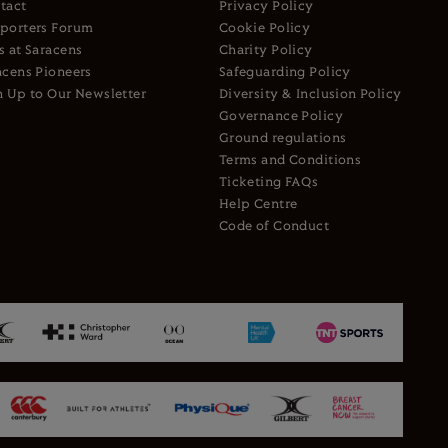
tact
Privacy Policy
porters Forum
Cookie Policy
s at Saracens
Charity Policy
acens Pioneers
Safeguarding Policy
n Up to Our Newsletter
Diversity & Inclusion Policy
Governance Policy
Ground regulations
Terms and Conditions
Ticketing FAQs
Help Centre
Code of Conduct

+++++

Task details
Print the records above again exactly. Leave out the images.

Answer space
tact
Privacy Policy
porters Forum
Cookie Policy
s at Saracens
Charity Policy
acens Pioneers
Safeguarding Policy
n Up to Our Newsletter
Diversity & Inclusion Policy
Governance Policy
Ground regulations
Terms and Conditions
Ticketing FAQs
Help Centre
Code of Conduct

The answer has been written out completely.